--- GOAL ---
Please extract the lines of the records below, starting at the line that contains "order: Venerida" and running through the last line of the records, with both ends included. Reproduce those lines word for word.

Source records:
*****

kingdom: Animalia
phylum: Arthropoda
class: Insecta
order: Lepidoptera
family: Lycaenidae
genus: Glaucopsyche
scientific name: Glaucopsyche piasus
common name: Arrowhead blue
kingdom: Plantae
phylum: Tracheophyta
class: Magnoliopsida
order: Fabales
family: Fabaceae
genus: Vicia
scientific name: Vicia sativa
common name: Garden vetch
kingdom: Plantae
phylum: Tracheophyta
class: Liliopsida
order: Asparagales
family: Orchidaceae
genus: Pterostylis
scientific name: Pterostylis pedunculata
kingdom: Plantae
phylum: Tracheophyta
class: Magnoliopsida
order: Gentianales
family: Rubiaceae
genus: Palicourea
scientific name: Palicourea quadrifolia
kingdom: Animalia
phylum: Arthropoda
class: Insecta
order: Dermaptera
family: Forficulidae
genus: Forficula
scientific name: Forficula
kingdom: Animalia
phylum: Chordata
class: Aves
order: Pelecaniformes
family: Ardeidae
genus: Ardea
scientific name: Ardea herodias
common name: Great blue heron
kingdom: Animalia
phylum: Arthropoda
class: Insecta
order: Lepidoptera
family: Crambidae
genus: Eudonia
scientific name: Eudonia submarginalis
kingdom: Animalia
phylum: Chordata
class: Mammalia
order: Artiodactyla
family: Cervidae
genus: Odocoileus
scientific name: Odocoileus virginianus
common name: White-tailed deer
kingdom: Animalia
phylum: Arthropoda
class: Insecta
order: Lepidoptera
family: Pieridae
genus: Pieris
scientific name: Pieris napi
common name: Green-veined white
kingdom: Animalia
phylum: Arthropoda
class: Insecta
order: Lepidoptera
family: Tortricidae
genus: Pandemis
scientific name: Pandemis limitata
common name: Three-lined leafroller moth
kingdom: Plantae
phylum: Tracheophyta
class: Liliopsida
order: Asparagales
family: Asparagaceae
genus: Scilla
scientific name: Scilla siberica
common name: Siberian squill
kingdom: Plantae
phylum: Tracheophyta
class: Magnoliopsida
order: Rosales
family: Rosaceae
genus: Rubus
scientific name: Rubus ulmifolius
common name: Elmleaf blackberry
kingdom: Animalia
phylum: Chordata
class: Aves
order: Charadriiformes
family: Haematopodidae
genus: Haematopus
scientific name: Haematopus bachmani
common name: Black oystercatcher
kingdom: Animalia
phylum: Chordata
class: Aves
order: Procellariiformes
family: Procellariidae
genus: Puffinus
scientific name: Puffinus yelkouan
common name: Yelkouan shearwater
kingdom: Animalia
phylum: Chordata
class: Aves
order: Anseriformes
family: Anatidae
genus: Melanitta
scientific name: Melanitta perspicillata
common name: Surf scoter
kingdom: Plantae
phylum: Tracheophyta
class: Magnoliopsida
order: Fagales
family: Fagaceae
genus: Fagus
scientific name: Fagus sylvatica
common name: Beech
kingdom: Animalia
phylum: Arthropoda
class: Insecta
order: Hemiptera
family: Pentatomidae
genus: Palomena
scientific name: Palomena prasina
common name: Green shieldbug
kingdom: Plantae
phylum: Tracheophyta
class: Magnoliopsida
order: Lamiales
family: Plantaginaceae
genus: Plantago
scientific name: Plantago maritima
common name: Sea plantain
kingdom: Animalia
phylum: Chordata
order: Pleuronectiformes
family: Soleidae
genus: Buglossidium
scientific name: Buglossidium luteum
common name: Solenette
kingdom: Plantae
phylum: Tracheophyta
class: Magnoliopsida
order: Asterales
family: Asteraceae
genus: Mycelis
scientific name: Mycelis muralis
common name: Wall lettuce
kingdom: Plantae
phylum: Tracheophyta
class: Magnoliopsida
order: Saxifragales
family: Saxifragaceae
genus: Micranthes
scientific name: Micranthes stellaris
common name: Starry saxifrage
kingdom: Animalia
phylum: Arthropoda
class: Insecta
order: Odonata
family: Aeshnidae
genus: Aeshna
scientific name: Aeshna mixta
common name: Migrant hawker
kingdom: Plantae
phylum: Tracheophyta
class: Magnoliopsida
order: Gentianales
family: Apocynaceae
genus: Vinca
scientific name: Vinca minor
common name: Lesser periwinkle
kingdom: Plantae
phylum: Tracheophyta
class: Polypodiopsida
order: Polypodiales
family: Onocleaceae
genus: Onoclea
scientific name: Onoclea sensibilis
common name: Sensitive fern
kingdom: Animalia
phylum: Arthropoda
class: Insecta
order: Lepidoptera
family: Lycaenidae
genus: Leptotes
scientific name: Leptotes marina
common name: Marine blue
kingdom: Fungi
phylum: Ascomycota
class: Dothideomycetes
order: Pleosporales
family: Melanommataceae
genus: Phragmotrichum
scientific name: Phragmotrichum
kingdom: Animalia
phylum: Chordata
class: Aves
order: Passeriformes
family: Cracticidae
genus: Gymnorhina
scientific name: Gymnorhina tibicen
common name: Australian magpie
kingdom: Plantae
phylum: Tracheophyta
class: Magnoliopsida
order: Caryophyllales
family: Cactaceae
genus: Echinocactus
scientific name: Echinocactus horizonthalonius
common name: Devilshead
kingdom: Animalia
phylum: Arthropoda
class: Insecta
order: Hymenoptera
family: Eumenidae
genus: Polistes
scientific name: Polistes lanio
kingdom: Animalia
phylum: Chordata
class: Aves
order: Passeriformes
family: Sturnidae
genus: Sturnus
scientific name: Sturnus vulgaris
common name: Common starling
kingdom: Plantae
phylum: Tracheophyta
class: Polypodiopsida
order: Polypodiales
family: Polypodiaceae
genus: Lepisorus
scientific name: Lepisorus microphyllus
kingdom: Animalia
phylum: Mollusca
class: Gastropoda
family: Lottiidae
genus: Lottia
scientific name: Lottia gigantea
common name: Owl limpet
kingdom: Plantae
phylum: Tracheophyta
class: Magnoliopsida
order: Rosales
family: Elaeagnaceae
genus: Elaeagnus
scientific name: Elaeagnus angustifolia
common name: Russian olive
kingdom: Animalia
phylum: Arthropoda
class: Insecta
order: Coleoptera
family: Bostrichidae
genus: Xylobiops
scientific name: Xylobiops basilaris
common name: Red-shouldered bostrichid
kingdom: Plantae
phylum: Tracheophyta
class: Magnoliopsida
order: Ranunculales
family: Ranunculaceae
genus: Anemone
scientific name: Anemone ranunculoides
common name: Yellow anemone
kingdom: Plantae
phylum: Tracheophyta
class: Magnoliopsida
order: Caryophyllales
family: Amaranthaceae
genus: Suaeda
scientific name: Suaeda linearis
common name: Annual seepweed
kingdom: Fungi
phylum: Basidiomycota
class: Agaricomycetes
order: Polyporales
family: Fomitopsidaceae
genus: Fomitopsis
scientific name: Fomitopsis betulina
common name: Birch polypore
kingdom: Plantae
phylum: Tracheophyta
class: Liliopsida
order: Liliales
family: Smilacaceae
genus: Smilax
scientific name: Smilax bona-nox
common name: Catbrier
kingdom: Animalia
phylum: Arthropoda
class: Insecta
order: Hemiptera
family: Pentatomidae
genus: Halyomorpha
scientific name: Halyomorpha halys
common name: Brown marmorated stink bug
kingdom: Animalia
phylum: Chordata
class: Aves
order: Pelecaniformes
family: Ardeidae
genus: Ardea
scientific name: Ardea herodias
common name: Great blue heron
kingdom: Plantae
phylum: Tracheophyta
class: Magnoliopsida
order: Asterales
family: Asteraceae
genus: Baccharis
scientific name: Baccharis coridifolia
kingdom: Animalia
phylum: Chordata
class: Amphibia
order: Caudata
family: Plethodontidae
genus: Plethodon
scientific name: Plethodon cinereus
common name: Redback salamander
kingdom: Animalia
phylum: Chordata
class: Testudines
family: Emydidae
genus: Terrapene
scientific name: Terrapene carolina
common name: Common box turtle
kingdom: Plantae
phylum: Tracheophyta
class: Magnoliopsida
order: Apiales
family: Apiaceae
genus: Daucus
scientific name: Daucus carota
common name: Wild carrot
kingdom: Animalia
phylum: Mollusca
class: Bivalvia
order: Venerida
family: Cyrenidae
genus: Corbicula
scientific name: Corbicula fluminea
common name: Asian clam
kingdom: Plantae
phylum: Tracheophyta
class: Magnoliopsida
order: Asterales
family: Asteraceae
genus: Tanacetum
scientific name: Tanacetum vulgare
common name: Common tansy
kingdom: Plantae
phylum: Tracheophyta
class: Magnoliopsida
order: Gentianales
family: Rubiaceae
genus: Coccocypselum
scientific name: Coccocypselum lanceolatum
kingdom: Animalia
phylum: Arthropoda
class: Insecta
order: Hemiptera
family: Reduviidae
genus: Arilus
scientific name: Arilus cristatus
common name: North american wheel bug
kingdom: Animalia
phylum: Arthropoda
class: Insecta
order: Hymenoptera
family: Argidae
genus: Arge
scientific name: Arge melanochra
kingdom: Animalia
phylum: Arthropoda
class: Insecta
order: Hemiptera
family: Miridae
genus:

*****

--- OUTPUT OF THE TASK ---
order: Venerida
family: Cyrenidae
genus: Corbicula
scientific name: Corbicula fluminea
common name: Asian clam
kingdom: Plantae
phylum: Tracheophyta
class: Magnoliopsida
order: Asterales
family: Asteraceae
genus: Tanacetum
scientific name: Tanacetum vulgare
common name: Common tansy
kingdom: Plantae
phylum: Tracheophyta
class: Magnoliopsida
order: Gentianales
family: Rubiaceae
genus: Coccocypselum
scientific name: Coccocypselum lanceolatum
kingdom: Animalia
phylum: Arthropoda
class: Insecta
order: Hemiptera
family: Reduviidae
genus: Arilus
scientific name: Arilus cristatus
common name: North american wheel bug
kingdom: Animalia
phylum: Arthropoda
class: Insecta
order: Hymenoptera
family: Argidae
genus: Arge
scientific name: Arge melanochra
kingdom: Animalia
phylum: Arthropoda
class: Insecta
order: Hemiptera
family: Miridae
genus:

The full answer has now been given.